When did you last change your passwords? If you are like the majority of people, it has been a while. The time to change your passwords is NOW. 

The following is from an article in the Georgia Tech web site:

Three out of four of the world’s most popular websites are failing to meet minimum requirement standards and allowing tens of millions of users to create weak passwords.

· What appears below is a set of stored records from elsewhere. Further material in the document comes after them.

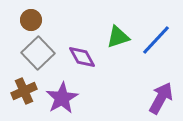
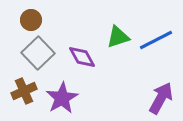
blue line: rotated 20 degrees clockwise
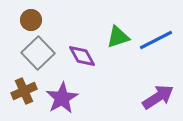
purple diamond: moved 1 px up
purple arrow: moved 3 px left, 1 px up; rotated 28 degrees clockwise
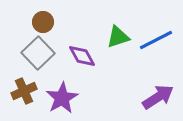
brown circle: moved 12 px right, 2 px down
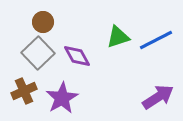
purple diamond: moved 5 px left
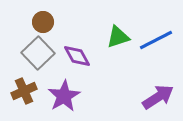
purple star: moved 2 px right, 2 px up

The findings are part of a new Georgia Tech cybersecurity study that examines the current state of password policies across the internet.

Using a first-of-its-kind automated tool that can assess a website’s password creation policies, researchers also discovered that 12% of websites completely lacked password length requirements.

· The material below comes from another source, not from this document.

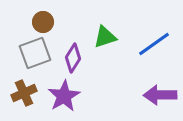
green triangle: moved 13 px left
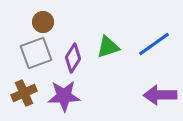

Assistant Professor Frank Li and Ph.D. student Suood Al Roomi in Georgia Tech’s School of Cybersecurity and Privacy created the automated assessment tool to explore all sites in the Google Chrome User Experience Report (CrUX), a database of one million websites and pages.  

Li and Al Roomi's method of inferring password policies succeeded on over 20,000 sites in the database and showed that many sites:

  • Permit very short passwords
  • Do not block common passwords
  • Use outdated requirements like complex characters

The researchers also discovered that only a few sites fully follow standard guidelines, while most stick to outdated guidelines from 2004. The project was 135 times larger than previous works that relied on manual methods and smaller sample sizes.

More than half of the websites in the study accepted passwords with six characters or less, with 75% failing to require the recommended eight-character minimum. Around 12% of had no length requirements, and 30% did not support spaces or special characters.

Only 28% of the websites studied enforced a password block list, which means thousands of sites are vulnerable to cyber criminals who might try to use common passwords to break into a user’s account, also known as a password spraying attack.